WORK TO BE COMPLETED:
Find every line below that contains the word "werknemer" and copy each one out in full.

DATASET RECORDS:
-- Opening Marker --
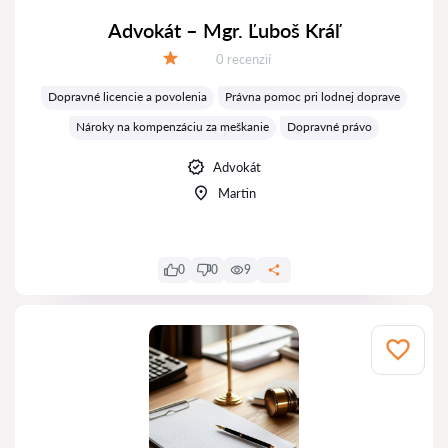
Advokát – Mgr. Ľuboš Kráľ
Recenzií:
0 recenzií
Hodnotenie:
Dopravné licencie a povolenia
Právna pomoc pri lodnej doprave
Nároky na kompenzáciu za meškanie
Dopravné právo
Advokát
Martin
0
0
9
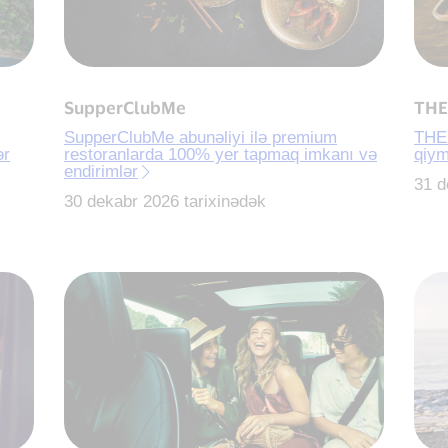
SupperClubMe
THE
SupperClubMe abunəliyi ilə premium
THE
ər
restoranlarda 100% yer tapmaq imkanı və
qiymə
endirimlər
31 d
30 dekabr 2026 tarixinədək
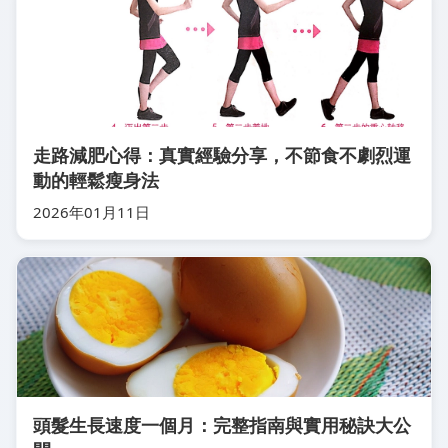
走路減肥心得：真實經驗分享，不節食不劇烈運
動的輕鬆瘦身法
2026年01月11日
頭髮生長速度一個月：完整指南與實用秘訣大公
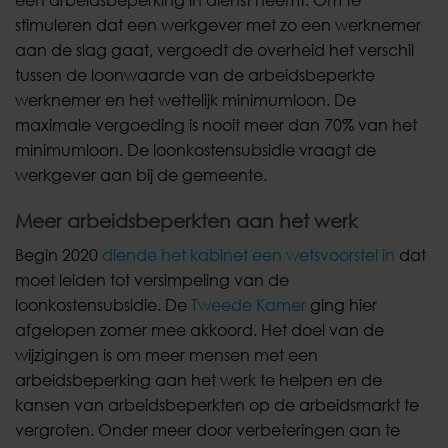
een arbeidsbeperking in dienst neemt. Om te
stimuleren dat een werkgever met zo een werknemer
aan de slag gaat, vergoedt de overheid het verschil
tussen de loonwaarde van de arbeidsbeperkte
werknemer en het wettelijk minimumloon. De
maximale vergoeding is nooit meer dan 70% van het
minimumloon. De loonkostensubsidie vraagt de
werkgever aan bij de gemeente.
Meer arbeidsbeperkten aan het werk
Begin 2020
diende het kabinet een wetsvoorstel in
dat
moet leiden tot versimpeling van de
loonkostensubsidie. De
Tweede Kamer
ging hier
afgelopen zomer mee akkoord. Het doel van de
wijzigingen is om meer mensen met een
arbeidsbeperking aan het werk te helpen en de
kansen van arbeidsbeperkten op de arbeidsmarkt te
vergroten. Onder meer door verbeteringen aan te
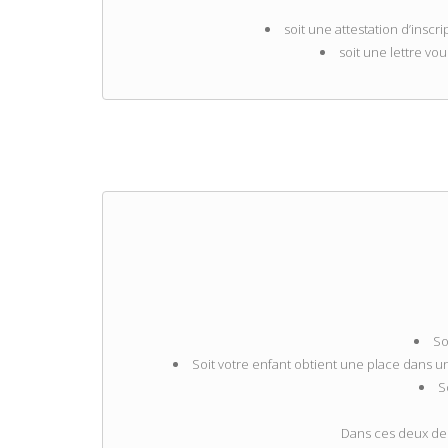
soit une attestation d’inscr
soit une lettre v
So
Soit votre enfant obtient une place dans u
S
Dans ces deux dern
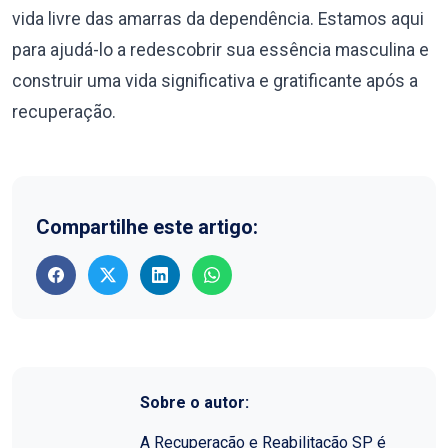
vida livre das amarras da dependência. Estamos aqui
para ajudá-lo a redescobrir sua essência masculina e
construir uma vida significativa e gratificante após a
recuperação.
Compartilhe este artigo:
Sobre o autor:
A Recuperação e Reabilitação SP é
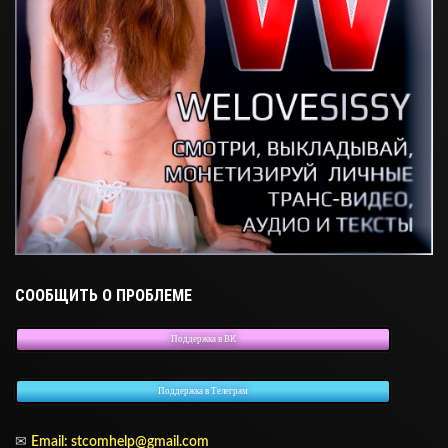
СООБЩИТЬ О ПРОБЛЕМЕ
Поддержка в ВК
Поддержка в Телеграм
✉
Email: stcomhelp@gmail.com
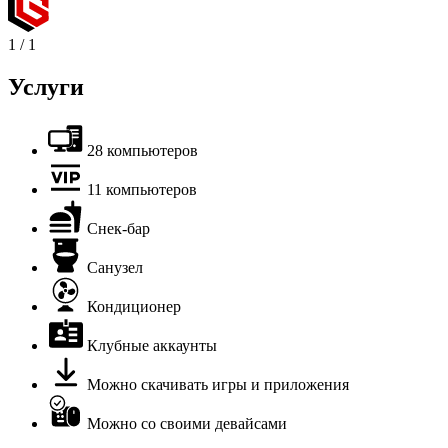
1
/
1
Услуги
28 компьютеров
11 компьютеров
Снек-бар
Санузел
Кондиционер
Клубные аккаунты
Можно скачивать игры и приложения
Можно со своими девайсами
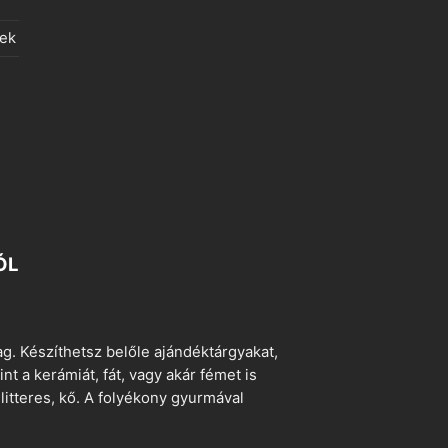
lek
ÓL
. Készíthetsz belőle ajándéktárgyakat,
t a kerámiát, fát, vagy akár fémet is
litteres, kő. A folyékony gyurmával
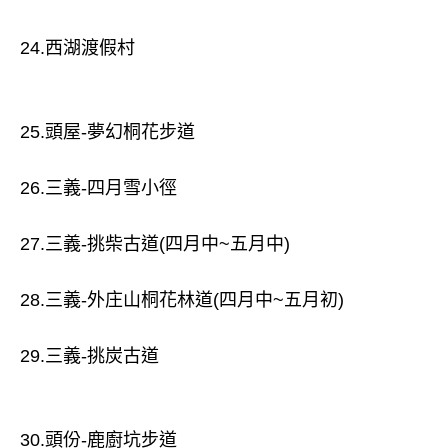
24.西湖渡假村
25.頭屋-夢幻桐花步道
26.三義-四月雪小徑
27.三義-挑柴古道(四月中~五月中)
28.三義-外庄山桐花林道(四月中~五月初)
29.三義-挑炭古道
30.頭份-鹿廚坑步道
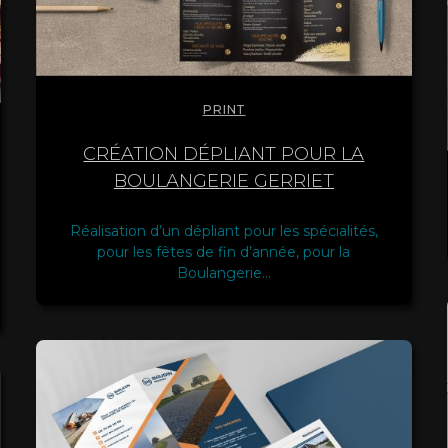
PRINT
CRÉATION DÉPLIANT POUR LA
BOULANGERIE GERRIET
Réalisation d’un dépliant pour les spécialités,
pour les fêtes de fin d’année, pour la
Boulangerie…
-- Closing Marker --
EXPECTED ANSWER:
stimuleren dat een werkgever met zo een werknemer
werknemer en het wettelijk minimumloon. De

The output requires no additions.